CPI is using its equipment and Pireta, its knowledge, to support the scale-up of wearable technology in textiles

CPI is using its equipment and Pireta, its knowledge, to support the scale-up of wearable technology in textiles

A new smart clothing project is getting underway in the UK to try to scale-up the development of wearable technology in textiles.

Under the initiative, the UK Centre for Process Innovation, a technology innovation centre with expertise in hybrid and stretchable electronics, is partnering with smart clothing technology company Pireta, which is working on a process to make durable, flexible interconnecting electrodes that do not change fabric feel and performance.

CPI is using the company's industry expertise in the printed electronics sector to coat individual fibres with metal on fabrics in selective patterns without changing its physical and mechanical properties. This enables wearable electronics to be more discreet, as the electrodes are integrated into the fabric.

The project – known as TexAnn – aims to cut existing manufacturing timescales while optimising electrode pattern resolution, says CPI.

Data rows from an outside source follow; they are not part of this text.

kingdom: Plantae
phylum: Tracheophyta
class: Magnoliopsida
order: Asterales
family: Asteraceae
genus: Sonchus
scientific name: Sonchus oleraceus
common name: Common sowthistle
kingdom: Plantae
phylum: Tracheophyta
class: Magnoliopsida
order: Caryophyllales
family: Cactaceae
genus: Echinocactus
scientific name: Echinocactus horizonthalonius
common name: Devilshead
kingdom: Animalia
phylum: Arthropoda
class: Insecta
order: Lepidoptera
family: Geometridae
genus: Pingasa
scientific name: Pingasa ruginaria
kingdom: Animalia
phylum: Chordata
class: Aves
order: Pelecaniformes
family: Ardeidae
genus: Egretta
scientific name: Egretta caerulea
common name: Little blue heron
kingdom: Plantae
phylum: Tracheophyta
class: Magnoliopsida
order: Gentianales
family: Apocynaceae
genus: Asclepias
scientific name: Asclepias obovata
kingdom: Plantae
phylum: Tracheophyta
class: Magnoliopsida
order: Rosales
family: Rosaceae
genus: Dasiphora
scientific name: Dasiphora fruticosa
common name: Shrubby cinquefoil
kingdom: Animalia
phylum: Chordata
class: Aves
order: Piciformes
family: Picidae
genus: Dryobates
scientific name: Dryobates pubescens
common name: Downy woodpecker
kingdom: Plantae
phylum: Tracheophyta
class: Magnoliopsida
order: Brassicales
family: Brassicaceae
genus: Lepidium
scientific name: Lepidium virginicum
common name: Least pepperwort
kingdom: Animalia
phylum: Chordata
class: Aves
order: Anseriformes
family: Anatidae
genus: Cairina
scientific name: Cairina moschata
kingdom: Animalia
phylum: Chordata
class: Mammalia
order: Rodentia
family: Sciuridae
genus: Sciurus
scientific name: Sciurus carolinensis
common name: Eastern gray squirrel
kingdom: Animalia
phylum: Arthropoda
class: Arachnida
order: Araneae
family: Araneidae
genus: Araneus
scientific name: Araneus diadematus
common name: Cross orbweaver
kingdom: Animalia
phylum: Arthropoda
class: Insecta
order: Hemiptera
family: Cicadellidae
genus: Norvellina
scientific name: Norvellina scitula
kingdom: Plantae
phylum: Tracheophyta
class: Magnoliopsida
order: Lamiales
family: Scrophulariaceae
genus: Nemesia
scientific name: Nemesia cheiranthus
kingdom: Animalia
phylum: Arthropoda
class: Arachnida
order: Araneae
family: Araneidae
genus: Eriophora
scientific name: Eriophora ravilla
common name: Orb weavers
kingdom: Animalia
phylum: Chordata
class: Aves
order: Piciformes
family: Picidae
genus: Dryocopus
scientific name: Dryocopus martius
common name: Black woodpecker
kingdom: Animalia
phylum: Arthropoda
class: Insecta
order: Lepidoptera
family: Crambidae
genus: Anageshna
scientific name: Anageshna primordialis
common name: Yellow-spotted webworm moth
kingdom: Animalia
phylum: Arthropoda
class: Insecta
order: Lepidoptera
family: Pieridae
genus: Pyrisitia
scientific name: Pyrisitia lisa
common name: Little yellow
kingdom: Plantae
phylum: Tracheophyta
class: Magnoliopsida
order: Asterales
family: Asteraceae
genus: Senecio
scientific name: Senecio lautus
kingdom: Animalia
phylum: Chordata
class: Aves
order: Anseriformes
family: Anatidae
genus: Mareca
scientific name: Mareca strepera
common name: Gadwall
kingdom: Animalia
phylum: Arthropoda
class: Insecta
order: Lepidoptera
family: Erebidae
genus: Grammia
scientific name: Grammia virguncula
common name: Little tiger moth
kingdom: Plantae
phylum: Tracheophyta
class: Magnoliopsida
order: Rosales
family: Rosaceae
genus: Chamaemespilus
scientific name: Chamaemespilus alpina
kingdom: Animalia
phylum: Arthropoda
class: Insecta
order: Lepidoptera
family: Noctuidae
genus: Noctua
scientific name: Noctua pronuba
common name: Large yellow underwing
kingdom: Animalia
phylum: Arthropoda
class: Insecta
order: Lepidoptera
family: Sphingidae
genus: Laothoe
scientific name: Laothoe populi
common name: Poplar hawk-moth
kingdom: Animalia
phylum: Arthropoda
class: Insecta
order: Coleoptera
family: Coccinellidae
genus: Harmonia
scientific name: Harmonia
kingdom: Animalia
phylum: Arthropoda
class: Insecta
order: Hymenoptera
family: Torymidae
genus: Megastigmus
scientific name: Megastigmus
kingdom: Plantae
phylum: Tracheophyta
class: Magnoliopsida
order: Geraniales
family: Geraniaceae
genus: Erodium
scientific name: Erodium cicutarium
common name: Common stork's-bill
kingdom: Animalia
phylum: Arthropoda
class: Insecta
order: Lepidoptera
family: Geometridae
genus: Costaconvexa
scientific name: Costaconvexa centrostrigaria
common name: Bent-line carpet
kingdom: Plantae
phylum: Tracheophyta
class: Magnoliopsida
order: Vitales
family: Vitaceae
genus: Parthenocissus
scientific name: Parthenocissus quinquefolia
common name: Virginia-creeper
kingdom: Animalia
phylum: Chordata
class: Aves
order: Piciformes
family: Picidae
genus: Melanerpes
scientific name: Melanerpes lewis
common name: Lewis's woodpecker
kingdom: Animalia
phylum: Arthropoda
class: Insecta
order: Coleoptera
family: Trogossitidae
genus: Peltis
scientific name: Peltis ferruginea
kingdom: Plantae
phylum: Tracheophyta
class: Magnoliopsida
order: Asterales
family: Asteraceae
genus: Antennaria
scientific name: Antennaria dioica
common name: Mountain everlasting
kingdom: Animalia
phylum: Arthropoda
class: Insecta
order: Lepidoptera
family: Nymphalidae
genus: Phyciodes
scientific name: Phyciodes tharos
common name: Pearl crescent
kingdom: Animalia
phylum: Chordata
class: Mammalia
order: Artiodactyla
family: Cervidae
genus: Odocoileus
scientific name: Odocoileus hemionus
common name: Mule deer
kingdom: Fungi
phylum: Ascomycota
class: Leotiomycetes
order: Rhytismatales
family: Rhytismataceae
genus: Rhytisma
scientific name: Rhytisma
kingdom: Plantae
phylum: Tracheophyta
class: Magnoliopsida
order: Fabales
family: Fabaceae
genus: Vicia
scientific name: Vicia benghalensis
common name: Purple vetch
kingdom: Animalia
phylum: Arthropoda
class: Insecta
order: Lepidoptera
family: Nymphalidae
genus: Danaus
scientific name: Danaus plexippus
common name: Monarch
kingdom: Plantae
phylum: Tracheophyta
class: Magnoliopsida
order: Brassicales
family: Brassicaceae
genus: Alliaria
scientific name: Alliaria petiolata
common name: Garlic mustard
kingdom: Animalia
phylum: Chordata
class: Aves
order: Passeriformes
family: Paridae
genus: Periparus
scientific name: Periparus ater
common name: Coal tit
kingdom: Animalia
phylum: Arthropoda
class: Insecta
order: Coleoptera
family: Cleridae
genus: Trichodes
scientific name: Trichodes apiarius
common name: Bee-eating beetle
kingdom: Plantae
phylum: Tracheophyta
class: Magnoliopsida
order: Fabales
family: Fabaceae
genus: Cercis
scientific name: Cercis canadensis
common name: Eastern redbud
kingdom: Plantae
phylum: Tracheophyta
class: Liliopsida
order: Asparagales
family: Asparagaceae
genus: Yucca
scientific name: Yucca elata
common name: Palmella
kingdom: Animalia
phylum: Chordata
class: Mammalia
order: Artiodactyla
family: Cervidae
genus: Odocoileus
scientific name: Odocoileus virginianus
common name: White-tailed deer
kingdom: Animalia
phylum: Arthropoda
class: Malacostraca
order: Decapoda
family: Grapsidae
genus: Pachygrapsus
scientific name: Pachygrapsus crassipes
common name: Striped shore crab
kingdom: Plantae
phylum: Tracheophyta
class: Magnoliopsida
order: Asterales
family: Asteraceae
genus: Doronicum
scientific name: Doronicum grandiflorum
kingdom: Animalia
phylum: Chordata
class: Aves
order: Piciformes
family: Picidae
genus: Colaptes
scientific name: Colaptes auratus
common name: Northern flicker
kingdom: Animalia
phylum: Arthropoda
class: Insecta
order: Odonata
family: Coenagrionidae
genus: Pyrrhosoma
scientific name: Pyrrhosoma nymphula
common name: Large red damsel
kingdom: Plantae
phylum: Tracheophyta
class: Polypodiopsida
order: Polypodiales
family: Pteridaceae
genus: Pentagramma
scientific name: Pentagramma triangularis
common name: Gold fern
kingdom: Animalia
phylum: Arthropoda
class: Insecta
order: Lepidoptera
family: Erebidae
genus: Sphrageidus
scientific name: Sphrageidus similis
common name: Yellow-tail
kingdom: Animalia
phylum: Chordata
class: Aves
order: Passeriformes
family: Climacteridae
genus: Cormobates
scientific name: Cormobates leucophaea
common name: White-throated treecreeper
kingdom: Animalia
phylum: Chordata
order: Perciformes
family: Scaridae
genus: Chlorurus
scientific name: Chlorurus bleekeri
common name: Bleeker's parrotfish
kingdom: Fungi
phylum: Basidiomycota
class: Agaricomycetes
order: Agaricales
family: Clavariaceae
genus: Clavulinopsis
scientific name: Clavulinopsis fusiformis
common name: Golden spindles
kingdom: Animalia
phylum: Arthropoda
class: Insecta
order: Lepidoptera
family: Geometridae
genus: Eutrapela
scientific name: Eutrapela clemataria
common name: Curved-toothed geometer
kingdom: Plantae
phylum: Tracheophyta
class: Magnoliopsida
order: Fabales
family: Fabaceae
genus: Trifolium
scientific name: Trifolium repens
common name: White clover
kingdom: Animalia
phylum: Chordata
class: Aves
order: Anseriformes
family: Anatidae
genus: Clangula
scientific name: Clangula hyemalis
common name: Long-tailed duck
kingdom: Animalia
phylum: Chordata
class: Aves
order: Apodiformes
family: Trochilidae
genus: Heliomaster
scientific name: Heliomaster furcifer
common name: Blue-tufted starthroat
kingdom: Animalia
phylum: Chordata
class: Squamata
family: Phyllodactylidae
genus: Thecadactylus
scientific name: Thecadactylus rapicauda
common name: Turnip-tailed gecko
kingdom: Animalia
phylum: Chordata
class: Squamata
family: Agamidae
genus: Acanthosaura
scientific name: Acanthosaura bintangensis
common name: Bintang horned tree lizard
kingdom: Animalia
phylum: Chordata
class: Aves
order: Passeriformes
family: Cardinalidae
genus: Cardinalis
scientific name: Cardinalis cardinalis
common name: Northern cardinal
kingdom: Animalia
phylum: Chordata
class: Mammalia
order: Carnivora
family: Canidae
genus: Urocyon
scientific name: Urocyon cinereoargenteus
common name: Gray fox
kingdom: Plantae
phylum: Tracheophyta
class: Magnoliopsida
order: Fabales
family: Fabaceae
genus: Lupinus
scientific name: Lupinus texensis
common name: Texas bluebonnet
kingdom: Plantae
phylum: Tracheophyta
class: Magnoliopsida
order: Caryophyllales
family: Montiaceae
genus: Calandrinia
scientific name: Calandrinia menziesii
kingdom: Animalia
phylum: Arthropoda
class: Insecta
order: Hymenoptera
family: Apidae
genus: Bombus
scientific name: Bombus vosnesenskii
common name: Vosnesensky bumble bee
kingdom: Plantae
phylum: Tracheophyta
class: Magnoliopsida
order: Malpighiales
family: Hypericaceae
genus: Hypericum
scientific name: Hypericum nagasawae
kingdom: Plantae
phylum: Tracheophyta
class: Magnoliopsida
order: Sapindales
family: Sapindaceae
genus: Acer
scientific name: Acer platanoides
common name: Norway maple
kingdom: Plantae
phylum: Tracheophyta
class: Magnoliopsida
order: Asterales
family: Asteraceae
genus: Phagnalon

Pireta's technology "will potentially unlock many of the current restrictions in the development of smart textiles and wearables," says Sean Bolton, project manager at CPI. "Our technical team will provide and coalesce our extensive knowledge across multiple technologies to accelerate the route to commercialisation for Pireta.

"Enabling this technology will add significant impact to smart textiles and wearable electronics, especially when there is an increased demand in this area from multiple industries."

Chris Hunt, Pireta founder and chief technology officer, adds: "We need to bring our game-changing technology to market, and this collaboration with CPI is key to that delivery."